There are also other new public domain projects. Last spring, the French startup AI Pleias cleared up its own public domain dataset, the common corpus, which contains an estimated 3 to 4 million books and periodical collections, according to project coordinator Pierre-Carl Langlais. Supported by the French Ministry of Culture, the Common Corpus has been downloaded more than 60,000 times this month alone on the open source platform AI Hugging Face. Last week, Pleias announced that it had released its first set of large language models trained on this data set, which Langlais told WIRED constituted the first models “ever trained exclusively on open data and compliant with the l ‘AI (EU) Act’.

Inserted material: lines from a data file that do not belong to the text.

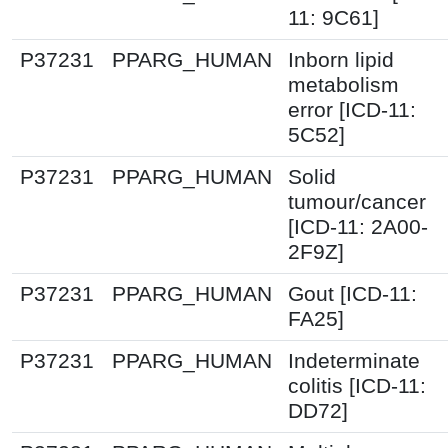
11: 9C61]
P37231
PPARG_HUMAN
Inborn lipid
metabolism
error [ICD-11:
5C52]
P37231
PPARG_HUMAN
Solid
tumour/cancer
[ICD-11: 2A00-
2F9Z]
P37231
PPARG_HUMAN
Gout [ICD-11:
FA25]
P37231
PPARG_HUMAN
Indeterminate
colitis [ICD-11:
DD72]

Efforts are underway to create similar image datasets. The startup AI Spawning released its own this summer called Source.Plus, which contains public domain images from Wikimedia Commons as well as a variety of museums and archives. Many significant cultural institutions They have long made their archives accessible to the public as standalone projects, such as the Metropolitan Museum of Art in New York.
Ed Newton-Rex, a former executive at Stability AI who now runs a non-profit which certifies ethically trained AI tools, says the rise of these datasets shows that there is no need to steal copyrighted material to build high-performance, quality AI models. OpenAI previously told lawmakers in the UK that it would be “impossible“to create products like ChatGPT without using copyrighted works.” Large public domain data sets like these further demolish the “necessity defense” that some AI companies use to justify scraping copyrighted work to train their models,” says Newton-Rex.

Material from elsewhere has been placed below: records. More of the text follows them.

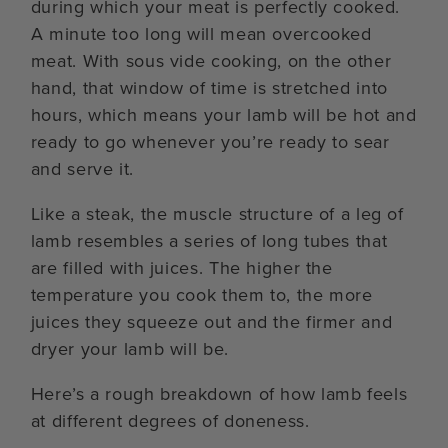
during which your meat is perfectly cooked.
A minute too long will mean overcooked
meat. With sous vide cooking, on the other
hand, that window of time is stretched into
hours, which means your lamb will be hot and
ready to go whenever you’re ready to sear
and serve it.
Like a steak, the muscle structure of a leg of
lamb resembles a series of long tubes that
are filled with juices. The higher the
temperature you cook them to, the more
juices they squeeze out and the firmer and
dryer your lamb will be.
Here’s a rough breakdown of how lamb feels
at different degrees of doneness.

But he still has reservations about whether IDI and projects like it will really change the status quo of AI training. “These data sets will have a positive impact only if they are used, probably in conjunction with licensing of other data, to replace scraped copyright work. If they are only added to the mix, part of a data set which also includes the unlicensed life’s work of the world’s creators, will greatly benefit AI companies,” he says.
Updated 12/12/24 11:18am ET: This story has been updated with comments from Google.